How does Neuralink’s brain implant technology work?

While Neuralink’s brain chips sound more like science fiction, they have proved to be successful in monkeys. In 2021, Neuralink released a video showing a monkey playing Pong with its brain.

Monkey MindPong

Neuralink’s system works by letting a sewing machine-like robot surgically insert a microchip inside the brain. It removes a small chunk of the skull, connects the thread-like electrodes to target regions of the brain, and stitches up the hole, finally leaving only a scar.

The microchip then interprets brain signals and relays information to computers via Bluetooth.

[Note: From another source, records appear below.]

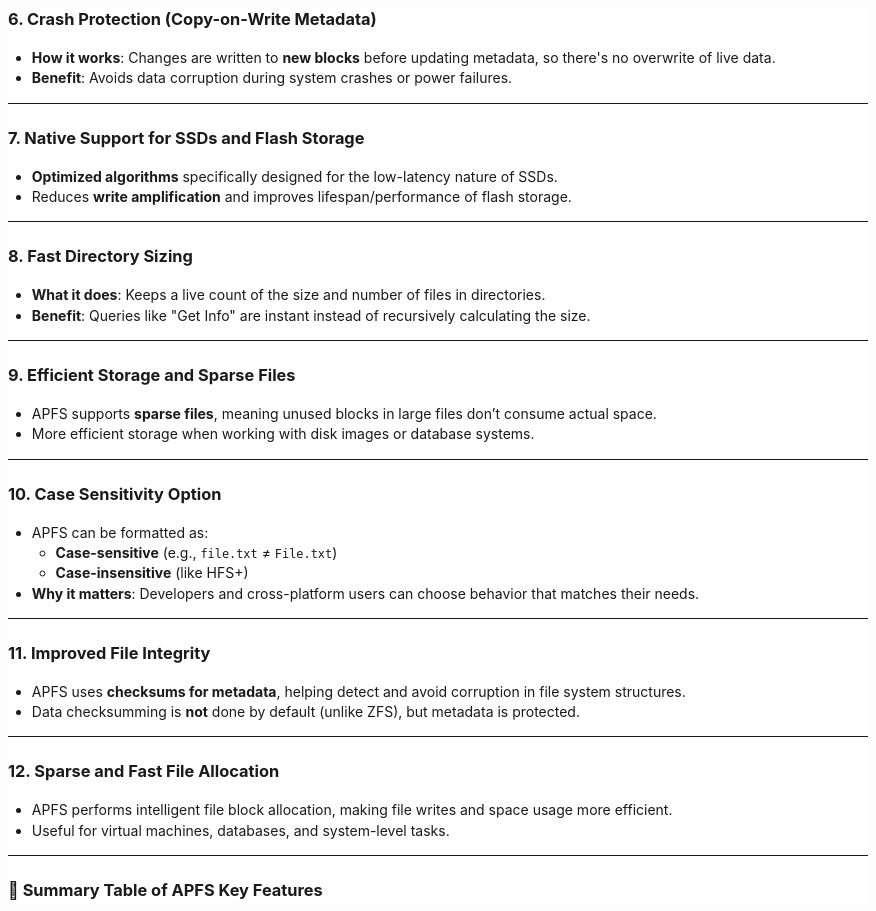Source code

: 
### 6. **Crash Protection (Copy-on-Write Metadata)**
- **How it works**: Changes are written to **new blocks** before updating metadata, so there's no overwrite of live data.
- **Benefit**: Avoids data corruption during system crashes or power failures.

---

### 7. **Native Support for SSDs and Flash Storage**
- **Optimized algorithms** specifically designed for the low-latency nature of SSDs.
- Reduces **write amplification** and improves lifespan/performance of flash storage.

---

### 8. **Fast Directory Sizing**
- **What it does**: Keeps a live count of the size and number of files in directories.
- **Benefit**: Queries like "Get Info" are instant instead of recursively calculating the size.

---

### 9. **Efficient Storage and Sparse Files**
- APFS supports **sparse files**, meaning unused blocks in large files don’t consume actual space.
- More efficient storage when working with disk images or database systems.

---

### 10. **Case Sensitivity Option**
- APFS can be formatted as:
  - **Case-sensitive** (e.g., `file.txt` ≠ `File.txt`)
  - **Case-insensitive** (like HFS+)
- **Why it matters**: Developers and cross-platform users can choose behavior that matches their needs.

---

### 11. **Improved File Integrity**
- APFS uses **checksums for metadata**, helping detect and avoid corruption in file system structures.
- Data checksumming is **not** done by default (unlike ZFS), but metadata is protected.

---

### 12. **Sparse and Fast File Allocation**
- APFS performs intelligent file block allocation, making file writes and space usage more efficient.
- Useful for virtual machines, databases, and system-level tasks.

---

### 🧾 **Summary Table of APFS Key Features**
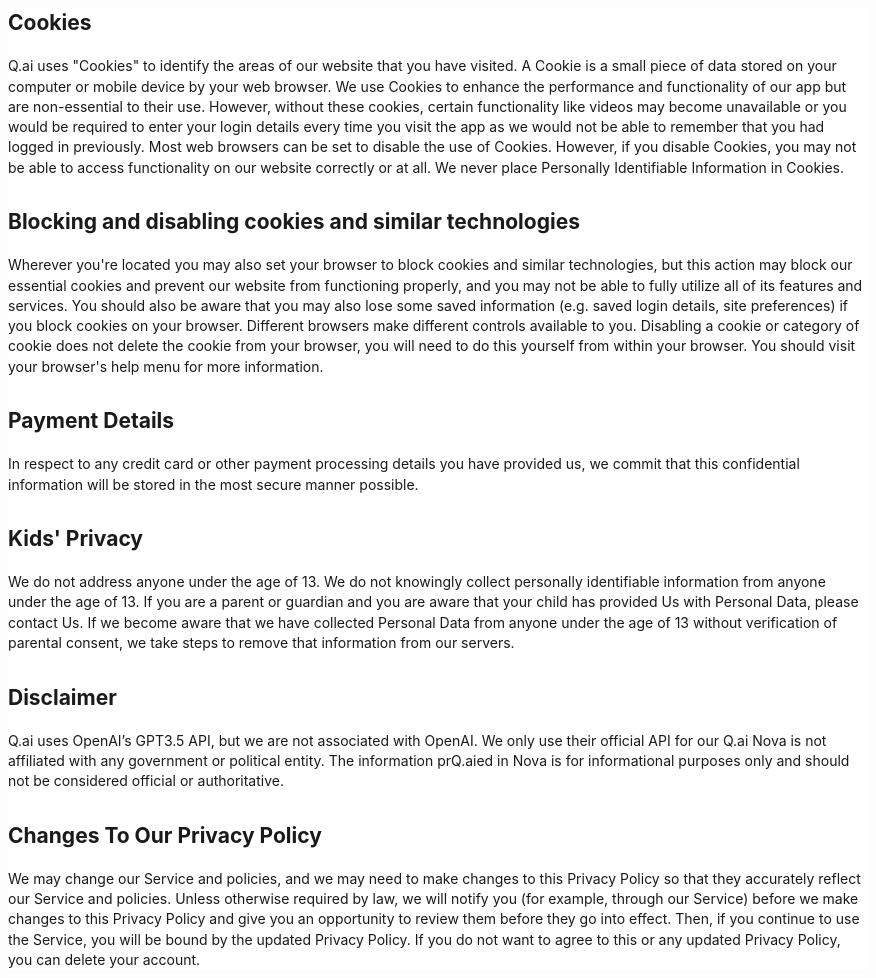 ## **Cookies**

Q.ai uses "Cookies" to identify the areas of our website that you have visited. A Cookie is a small piece of data stored on your computer or mobile device by your web browser. We use Cookies to enhance the performance and functionality of our app but are non-essential to their use. However, without these cookies, certain functionality like videos may become unavailable or you would be required to enter your login details every time you visit the app as we would not be able to remember that you had logged in previously. Most web browsers can be set to disable the use of Cookies. However, if you disable Cookies, you may not be able to access functionality on our website correctly or at all. We never place Personally Identifiable Information in Cookies.

## **Blocking and disabling cookies and similar technologies**

Wherever you're located you may also set your browser to block cookies and similar technologies, but this action may block our essential cookies and prevent our website from functioning properly, and you may not be able to fully utilize all of its features and services. You should also be aware that you may also lose some saved information (e.g. saved login details, site preferences) if you block cookies on your browser. Different browsers make different controls available to you. Disabling a cookie or category of cookie does not delete the cookie from your browser, you will need to do this yourself from within your browser. You should visit your browser's help menu for more information.

## **Payment Details**

In respect to any credit card or other payment processing details you have provided us, we commit that this confidential information will be stored in the most secure manner possible.

## **Kids' Privacy**

We do not address anyone under the age of 13. We do not knowingly collect personally identifiable information from anyone under the age of 13. If you are a parent or guardian and you are aware that your child has provided Us with Personal Data, please contact Us. If we become aware that we have collected Personal Data from anyone under the age of 13 without verification of parental consent, we take steps to remove that information from our servers.

## **Disclaimer**

Q.ai uses OpenAI’s GPT3.5 API, but we are not associated with OpenAI. We only use their official API for our Q.ai Nova is not affiliated with any government or political entity. The information prQ.aied in Nova is for informational purposes only and should not be considered official or authoritative.

## **Changes To Our Privacy Policy**

We may change our Service and policies, and we may need to make changes to this Privacy Policy so that they accurately reflect our Service and policies. Unless otherwise required by law, we will notify you (for example, through our Service) before we make changes to this Privacy Policy and give you an opportunity to review them before they go into effect. Then, if you continue to use the Service, you will be bound by the updated Privacy Policy. If you do not want to agree to this or any updated Privacy Policy, you can delete your account.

The whole procedure, Musk explained, takes 30 minutes and does not require anesthesia, with patients being discharged on the same day.

“You could have a Neuralink device implanted right now and you wouldn’t even know,” he said last December during a Neuralink “Show and Tell” event in Fremont, California. “Even if someone has never had a vision, ever, like they were born blind, we believe we can still restore vision.” Musk claimed he was ready to have the device implanted in his own brain in future.

Who are Neuralink’s competitors?

Neuralink’s competitors in the brain-implant field, Synchron and Blackrock Neurotech, have already implanted devices in at least 42 people in the world for clinical trials.

Synchron got FDA approval in July 2021 and tested its device on four patients in Australia who successfully sent text messages with their minds, without typing anything.

Blackrock Neurotech secured FDA’s clearance in November 2021, with its MoveAgain system allowing doctors to pick up neurological signals from the brain of paralyzed patients, allowing them to control digital devices, prosthetics, and their own limbs.